## Selection
______________________________
Proof that each well ordered set is similar to a unique ordinal number (according to Halmos)

Question

I'm trying to follow the proof that is given in the "Naive Set Theory" by Halmos that each well ordered set is similar to a unique ordinal number (which Halmos calls the Counting Theorem):

Counting Theorem. Each well ordered set is similar to a unique ordinal number.

Since for ordinal numbers similarity is the same as equality, uniqueness is obvious. Suppose now that $X$ is a well ordered set and suppose that an element $a$ of $X$ is such that the initial segment determined by each predecessor of $a$ is similar to some (necessarily unique) ordinal number. If $S(x, \alpha)$ is the sentence that says "$\alpha$ is an ordinal number and $s(x)$ is similar to $\alpha$", then, for each $x$ in $s(a)$, the set $\{\alpha: S(x, \alpha)\}$ can be formed; in fact, that set is a singleton. The axiom of substitution implies the existence of a set consisting exactly of the ordinal numbers similar to the initial segments determined by the predecessors of $a$. It follows, whether $a$ is the immediate successor of one of its predecessors or the supremum of them all, that $s(a)$ is similar to an ordinal number. This argument prepares the way for an application of the prinicple of transfinite induction; the conclusion is that each initial segment in $X$ is similar to some ordinal number. This fact, in turn, justifies another application of the axiom of substitution, just like the one made above; the final conclusion is, as desired, that $X$ is similar to some ordinal number.
______________________________
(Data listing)
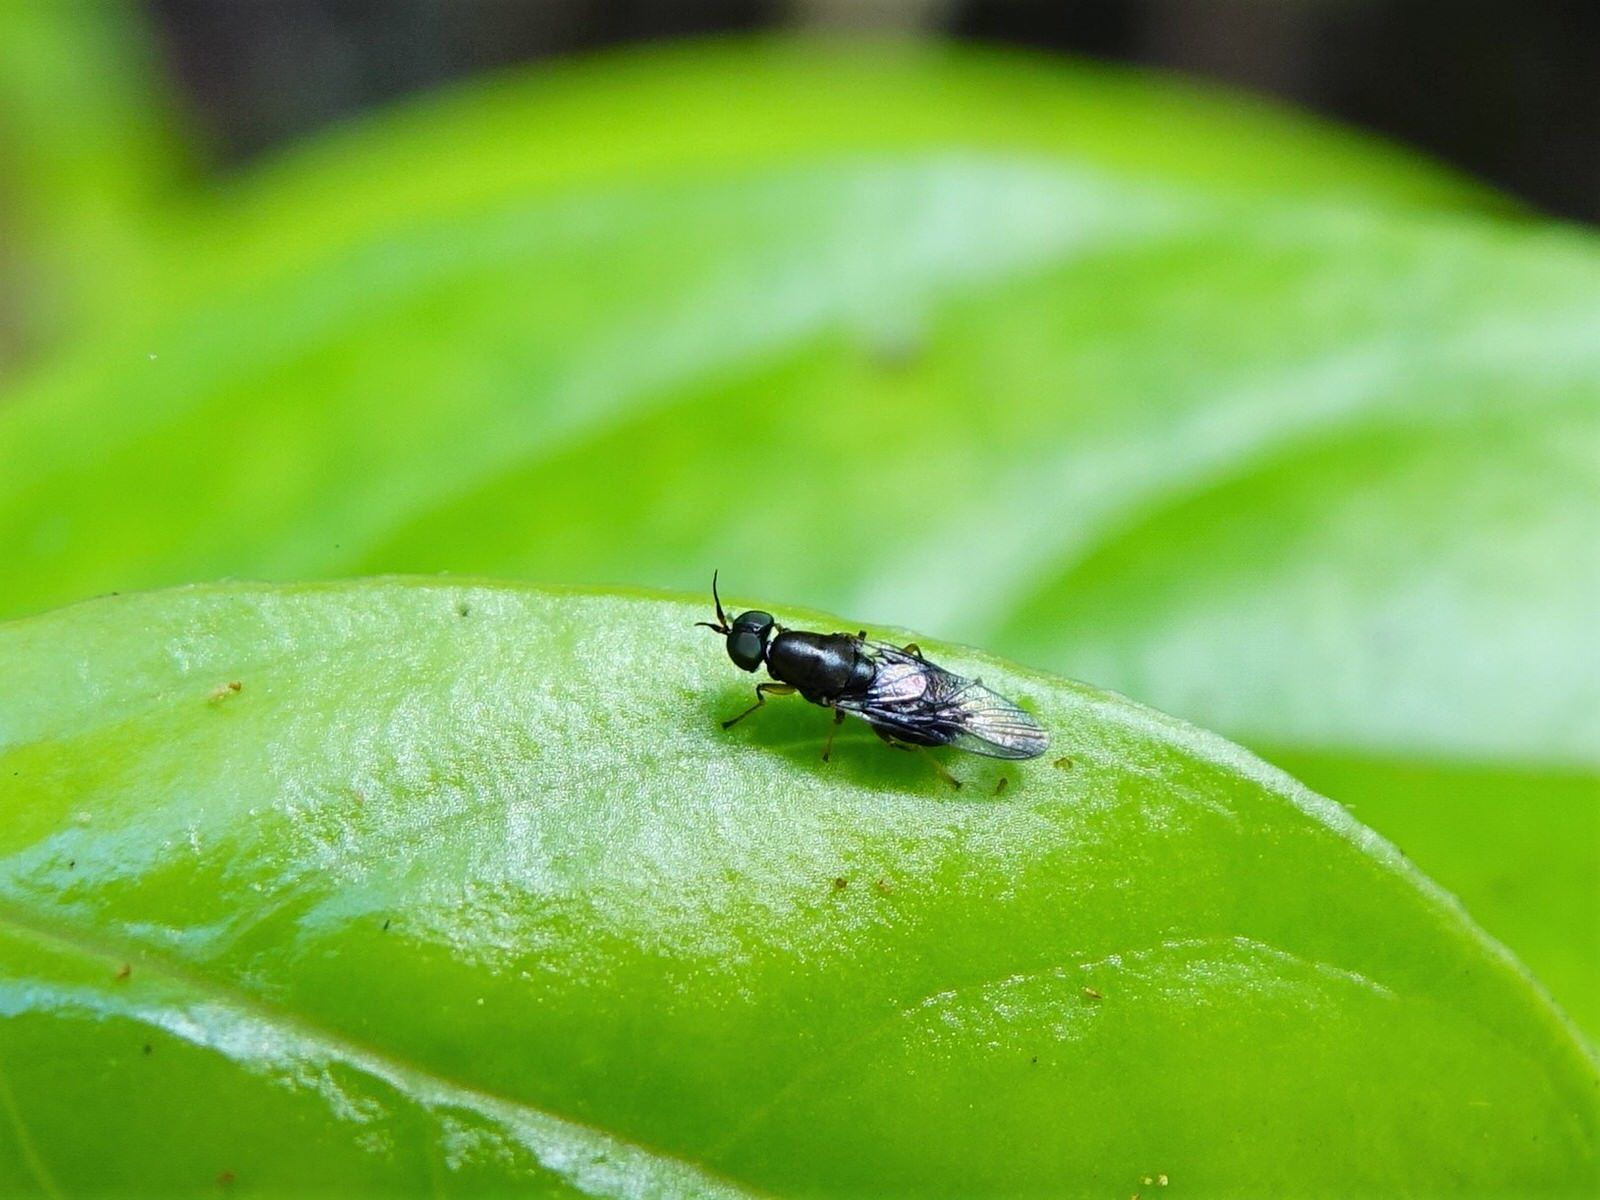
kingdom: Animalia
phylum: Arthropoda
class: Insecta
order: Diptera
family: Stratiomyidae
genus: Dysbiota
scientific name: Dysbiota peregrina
______________________________
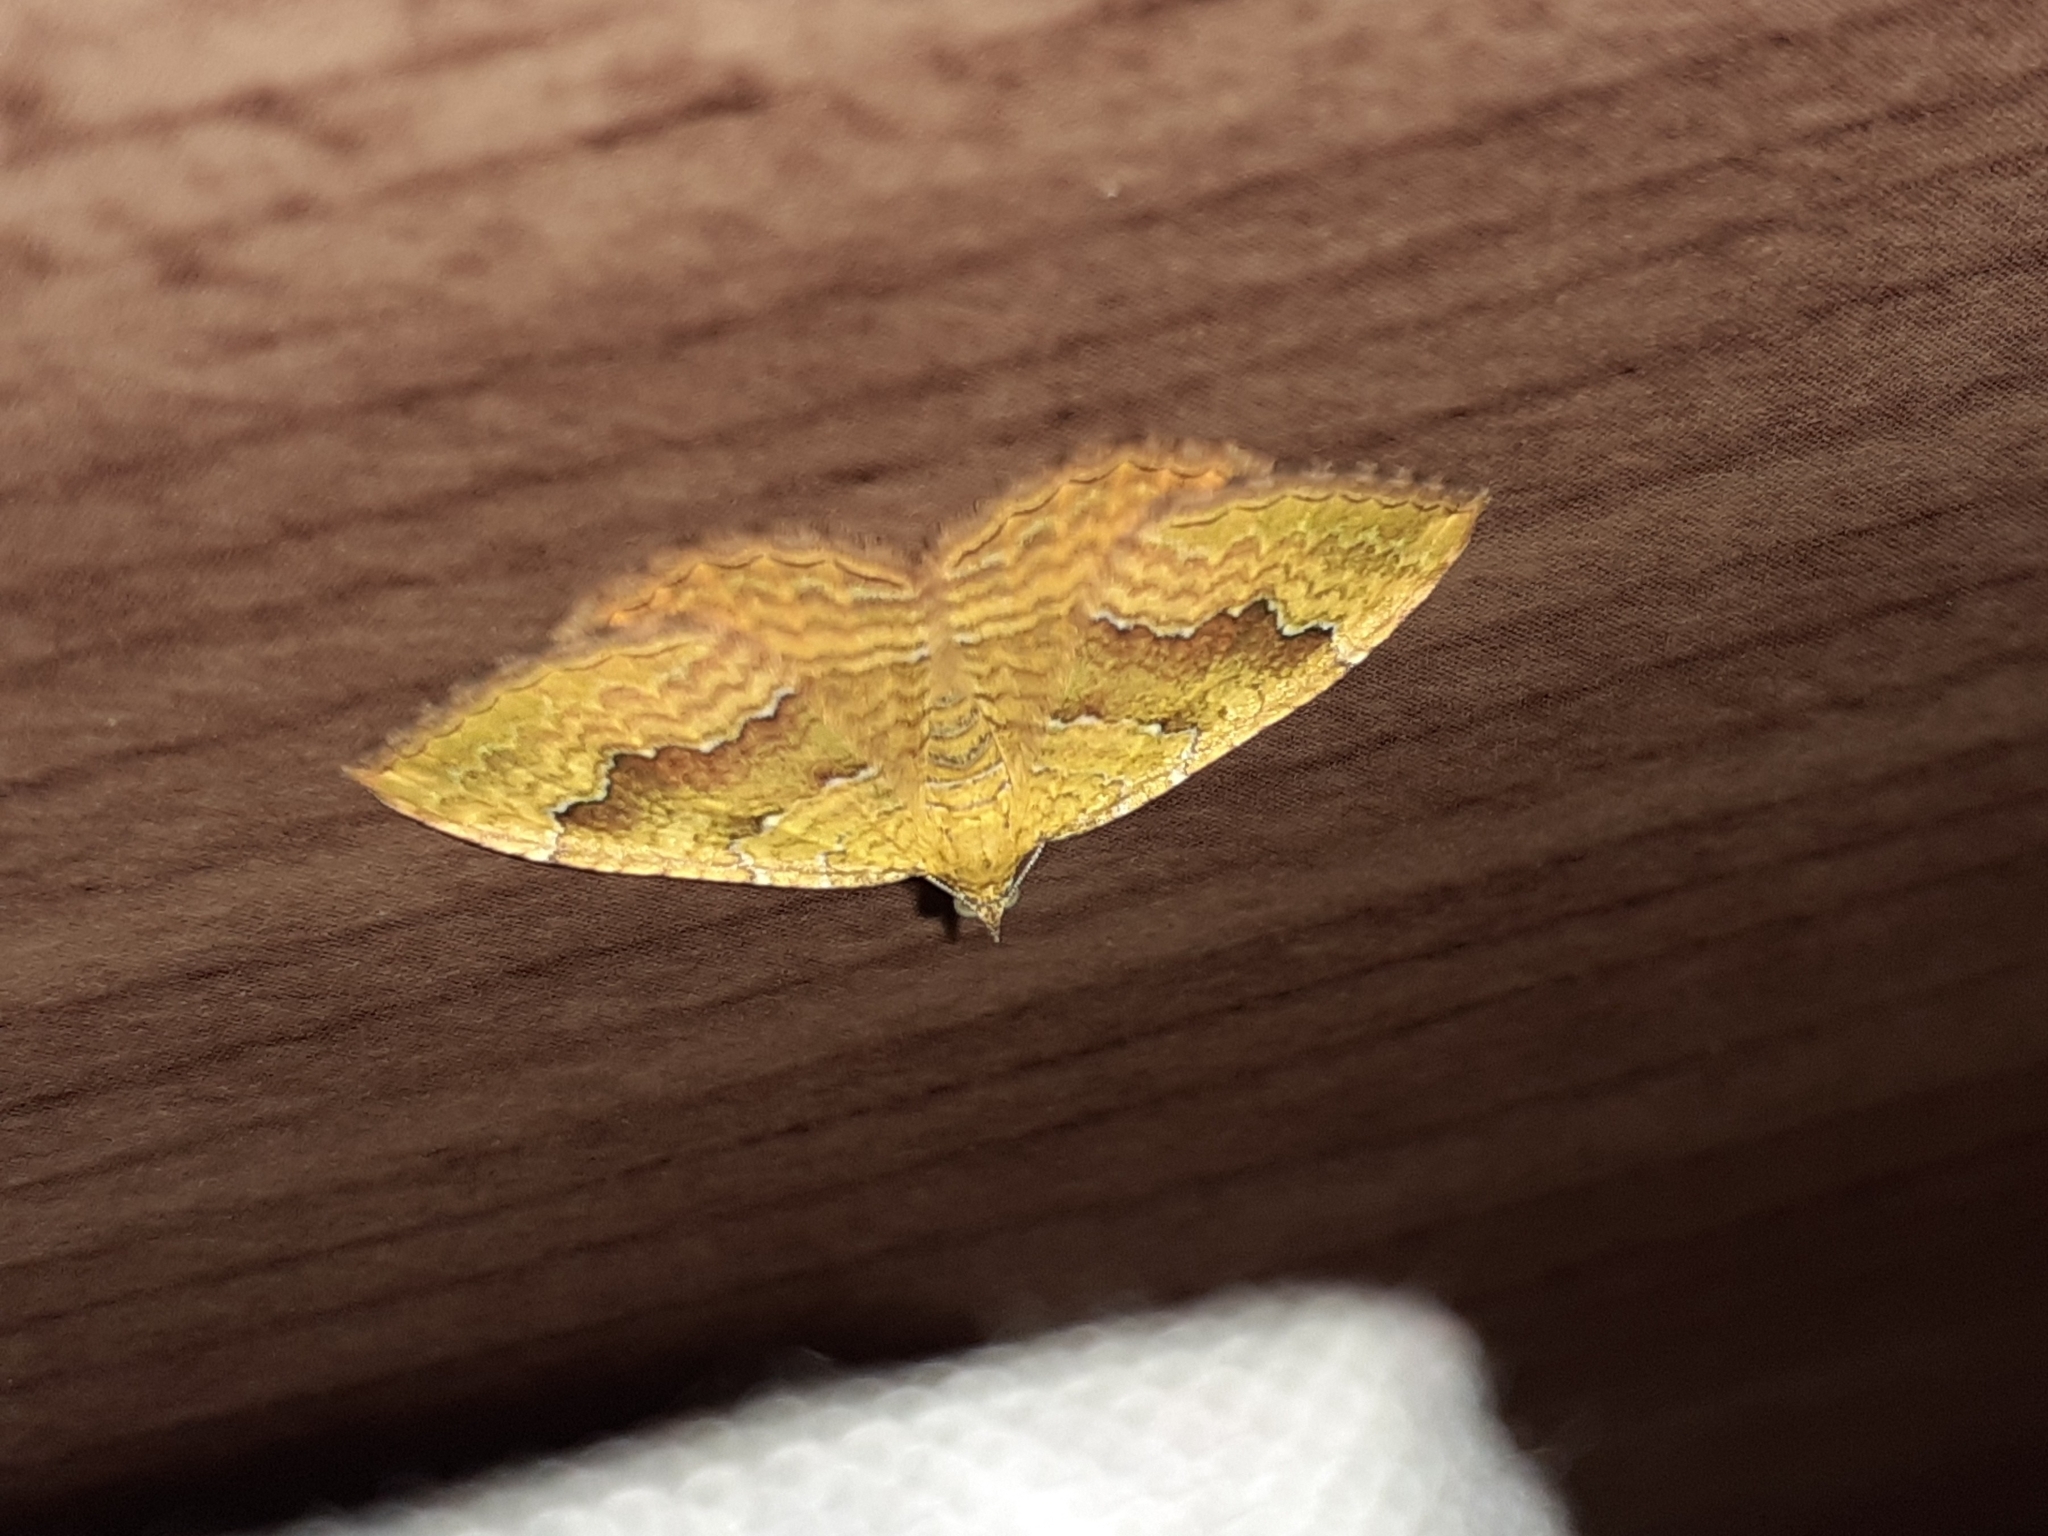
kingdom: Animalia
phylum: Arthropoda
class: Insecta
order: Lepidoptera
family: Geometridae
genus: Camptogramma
______________________________
## Exercises
1. Can you sum up the Counting Theorem text in two sentences?
2. Carry the Counting Theorem text forward from its last sentence.

## Results of the tasks
1. A reader working through Halmos's "Naive Set Theory" quotes his proof of the Counting Theorem, which says that each well ordered set is similar to a unique ordinal number. Uniqueness is called obvious because similarity and equality coincide for ordinals, and existence comes from applying the axiom of substitution to show each initial segment is similar to an ordinal, using transfinite induction to cover all initial segments, and applying substitution again to conclude that the whole set is similar to some ordinal number.

2.
I cannot understand what is the justification of the step: "It follows, whether $a$ is the immediate successor of one of its predecessors or the supremum of them all, that $s(a)$ is similar to an ordinal number."

I understand the construction of the set $\{\alpha: S(x, \alpha)\}$, but I only see that each element of that set is an ordinal number which is similar to some of the initial segments of $s(a)$. I also see that they are ordered by continuation (but so is any set of ordered numbers). From the step that puzzles me, I expect that the said set has to be an ordinal number, or at least to be similar to an ordinal number, but I can't see how this can be shown (or how this can be obvious).

PS. As far as I know, some of the terms that Halmos uses have modern equivalents: similar = order-isomorphic Axiom of Substitution = Axiom of Replacement

Halmos also has proven a fact hat every set of ordinal numbers has a supremum in the text just before that. This might be helpful, as $\{\alpha: S(x, \alpha)\}$ is definitely a set of ordinal numbers. So it must have a supremum, but what is it to do next, I don't understand.

UPDATE

After asking the question I think I pinpointed the part which is difficult to me.

Halmos asserts the fact that $s(a)$ is similar to an ordered number whether $a$ is the immediate successor of one of its predecessors, or the supremum of them.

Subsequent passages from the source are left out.